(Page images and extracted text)
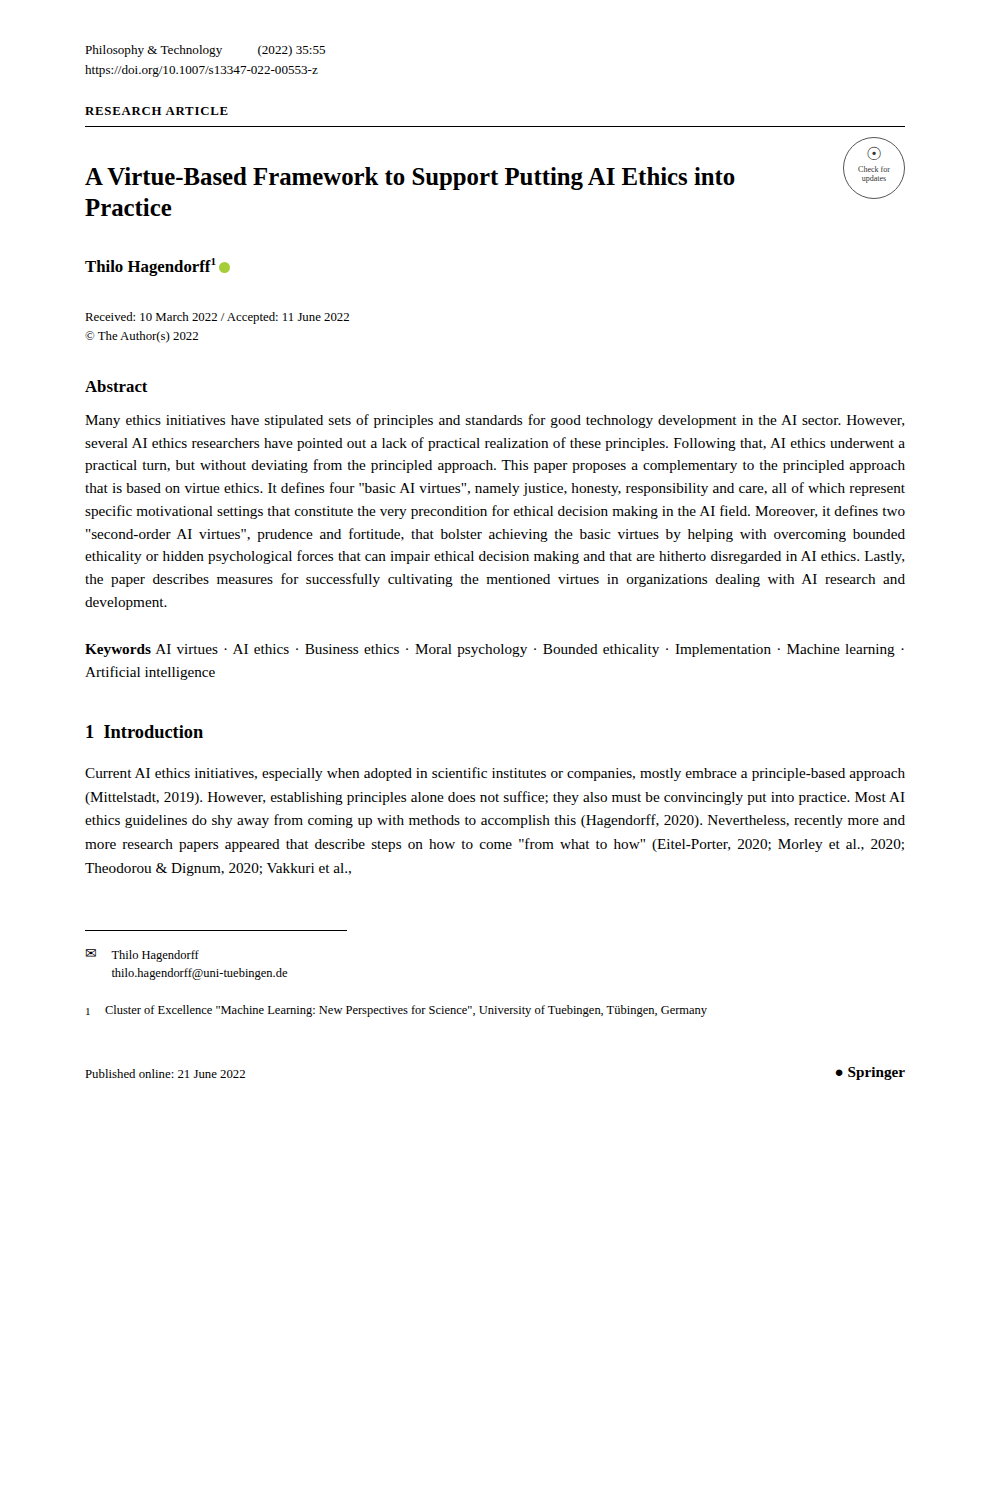Philosophy & Technology (2022) 35:55
https://doi.org/10.1007/s13347-022-00553-z
RESEARCH ARTICLE
☉ Check for
updates
A Virtue-Based Framework to Support Putting AI Ethics into Practice
Thilo Hagendorff1
Received: 10 March 2022 / Accepted: 11 June 2022
© The Author(s) 2022
Abstract
Many ethics initiatives have stipulated sets of principles and standards for good technology development in the AI sector. However, several AI ethics researchers have pointed out a lack of practical realization of these principles. Following that, AI ethics underwent a practical turn, but without deviating from the principled approach. This paper proposes a complementary to the principled approach that is based on virtue ethics. It defines four "basic AI virtues", namely justice, honesty, responsibility and care, all of which represent specific motivational settings that constitute the very precondition for ethical decision making in the AI field. Moreover, it defines two "second-order AI virtues", prudence and fortitude, that bolster achieving the basic virtues by helping with overcoming bounded ethicality or hidden psychological forces that can impair ethical decision making and that are hitherto disregarded in AI ethics. Lastly, the paper describes measures for successfully cultivating the mentioned virtues in organizations dealing with AI research and development.
Keywords AI virtues · AI ethics · Business ethics · Moral psychology · Bounded ethicality · Implementation · Machine learning · Artificial intelligence
1 Introduction
Current AI ethics initiatives, especially when adopted in scientific institutes or companies, mostly embrace a principle-based approach (Mittelstadt, 2019). However, establishing principles alone does not suffice; they also must be convincingly put into practice. Most AI ethics guidelines do shy away from coming up with methods to accomplish this (Hagendorff, 2020). Nevertheless, recently more and more research papers appeared that describe steps on how to come "from what to how" (Eitel-Porter, 2020; Morley et al., 2020; Theodorou & Dignum, 2020; Vakkuri et al.,
✉ Thilo Hagendorff
thilo.hagendorff@uni-tuebingen.de
1 Cluster of Excellence "Machine Learning: New Perspectives for Science", University of Tuebingen, Tübingen, Germany
Published online: 21 June 2022 ●Springer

» **Description of the task**:
The lines to copy are those in the records above containing the word "Machine".

» **Finished exercise**:
Keywords AI virtues · AI ethics · Business ethics · Moral psychology · Bounded ethicality · Implementation · Machine learning · Artificial intelligence
1 Cluster of Excellence "Machine Learning: New Perspectives for Science", University of Tuebingen, Tübingen, Germany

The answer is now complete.